Dive Brief:
- San Francisco's District Attorney George Gascón announced the city will use an algorithm developed by the nonprofit Code for America to help purge marijuana citations from citizens' criminal records.
- The algorithm will scan records to determine eligibility for clearance, fill out necessary forms and produce a completed motion in PDF form that can be filed in court. The process will move faster than the previous review, and can be done without a citizen protest.
- The passage of California’s Proposition 64, which legalized marijuana, also gave citizens the chance to petition for marijuana citations to be removed from their records. The review will be applied to nearly 5,000 marijuana convictions dating to 1975.
Dive Insight:
As states decriminalize marijuana, many are also trying to clear past drug convictions, which disproportionately affect African American and Latino populations relative to Caucasians, even when the rates of marijuana use are similar. SFDA was the first office in the country to promise to proactively dismiss or reduce old marijuana convictions, but barriers to the legal system and the burden to go through old records has meant that only 962 motions had been filed as of last week. Although the DA has discretion to clear misdemeanor convictions, felonies require more research; the algorithm can automatically process hundreds of records in minutes and subsequently prepare petitions.

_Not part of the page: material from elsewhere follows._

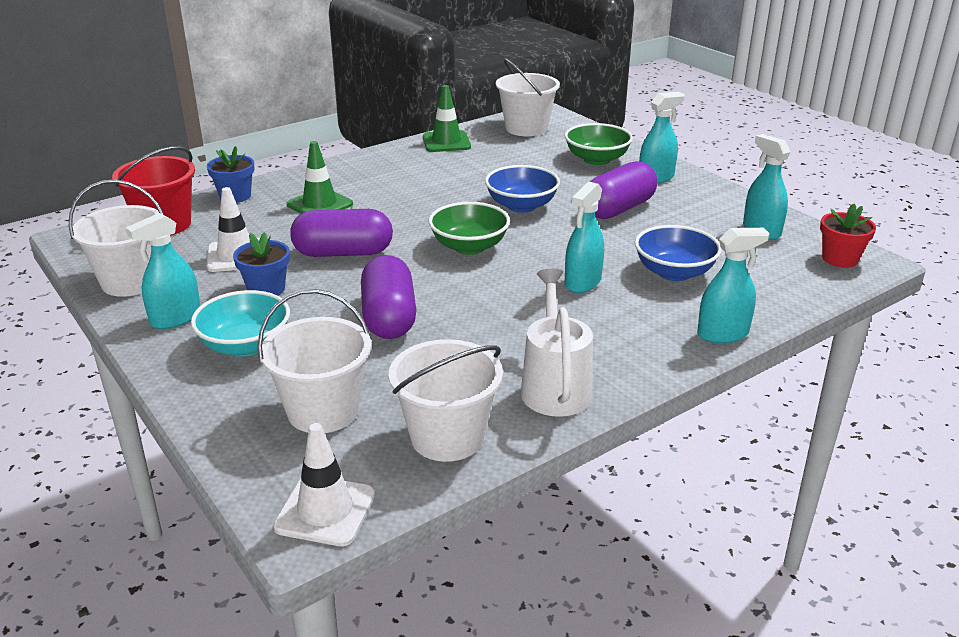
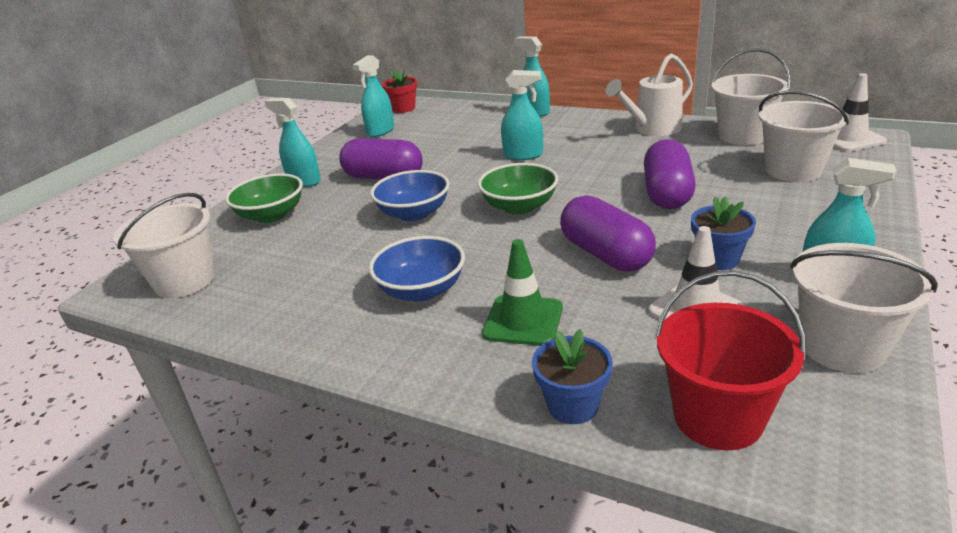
camera: 115 degrees left, 0 degrees up
turquoise bowl [191,290,290,357] -> none
purple capsule [361,255,416,339] -> purple capsule turned 45 degrees counterclockwise [644,139,696,209]
green traffic cone [423,85,471,152] -> none
blue bowl [635,225,722,281] -> blue bowl moved to [369,236,465,302]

Gascón said the process will help ensure people with marijuana convictions aren't discriminated against in hiring or housing. "Lack of access to employment and housing are two primary drivers of recidivism, so until we clear these records it’s government that is effectively holding these people back and impeding public safety,” he said in a statement.
SFDA is the first office to apply Code for America’s algorithm, but the nonprofit says it plans to expand the pilot to other counties, with a goal of clearing 250,000 convictions statewide by 2019. From there, the process could be applied to other record clearance efforts as an expansion of its “Clear My Record” program. Code for America founder and executive director Jennifer Pahlka said in a statement the technology could be used to help “rethink incarceration, reduce recidivism, and restore opportunity.”
Code for America has been trying to apply "civic hacking" to make government work more efficiently. The nonprofit also designed a new application process for California’s Supplemental Nutrition Assistance Program, a system that connects people on parole or probation with their case managers to reduce recidivism and Q&A systems for local governments.